Member of the House of Representatives
- In office 11 September 1974 – 14 September 1989

Personal details
- Born: 4 March 1932 Weidum, Netherlands
- Died: 23 December 2014 (aged 82) Zwolle, Netherlands
- Party: Labour Party
- Alma mater: University of Amsterdam

= Hessel Rienks =

Dutch politician

Hessel Rienks (4 March 1932 – 23 December 2014) was a Dutch politician. He was a member of the House of Representatives of the Netherlands between 1974 and 1989 for the Labour Party.

==Career==
Rienks was born on 4 March 1932 in Weidum; he went to the Hogere Burgerschool in Zwolle. Rienks went on to study economy at the University of Amsterdam, graduating in 1957. Between 1960 and 1963 he worked as an assistant at a chemical company. In 1963 he started working for the municipality of Zwolle, heading the economic department of the public works office for eleven years.

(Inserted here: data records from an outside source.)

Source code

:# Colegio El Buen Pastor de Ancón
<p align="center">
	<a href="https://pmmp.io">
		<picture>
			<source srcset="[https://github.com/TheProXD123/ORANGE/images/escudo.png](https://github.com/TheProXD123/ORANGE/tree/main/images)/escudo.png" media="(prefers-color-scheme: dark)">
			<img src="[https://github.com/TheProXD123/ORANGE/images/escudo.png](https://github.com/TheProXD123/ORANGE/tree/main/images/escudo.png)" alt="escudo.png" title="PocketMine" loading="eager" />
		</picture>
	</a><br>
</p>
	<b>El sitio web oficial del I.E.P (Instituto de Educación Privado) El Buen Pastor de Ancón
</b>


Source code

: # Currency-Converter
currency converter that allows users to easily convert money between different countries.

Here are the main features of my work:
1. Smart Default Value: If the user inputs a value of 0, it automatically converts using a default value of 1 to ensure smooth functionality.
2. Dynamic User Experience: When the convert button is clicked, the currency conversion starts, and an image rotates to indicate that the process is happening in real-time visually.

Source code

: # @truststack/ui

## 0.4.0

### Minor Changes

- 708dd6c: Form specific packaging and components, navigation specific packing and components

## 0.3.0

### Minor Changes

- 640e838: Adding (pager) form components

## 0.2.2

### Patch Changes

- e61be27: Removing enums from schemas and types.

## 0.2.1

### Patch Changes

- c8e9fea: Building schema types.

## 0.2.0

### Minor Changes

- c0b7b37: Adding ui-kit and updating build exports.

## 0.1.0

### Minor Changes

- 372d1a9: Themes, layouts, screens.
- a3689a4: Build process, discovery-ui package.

In 1974 Rienks was elected to the House of Representatives for the Labour Party. As representative he concerned himself with spatial planning, regional economy policies and finances of lower government. Together with Frits Castricum he promoted the cause of the Hanzelijn-railway. He also led the parliamentary commission on the building of new housing for the House of Representatives. His membership of the House ended on 14 September 1989. The same month he became director of the Instituut Ziektekostenvoorziening Ambtenaren, he worked in that position until 1992.

Rienks was made Knight in the Order of the Netherlands Lion on 29 April 1987.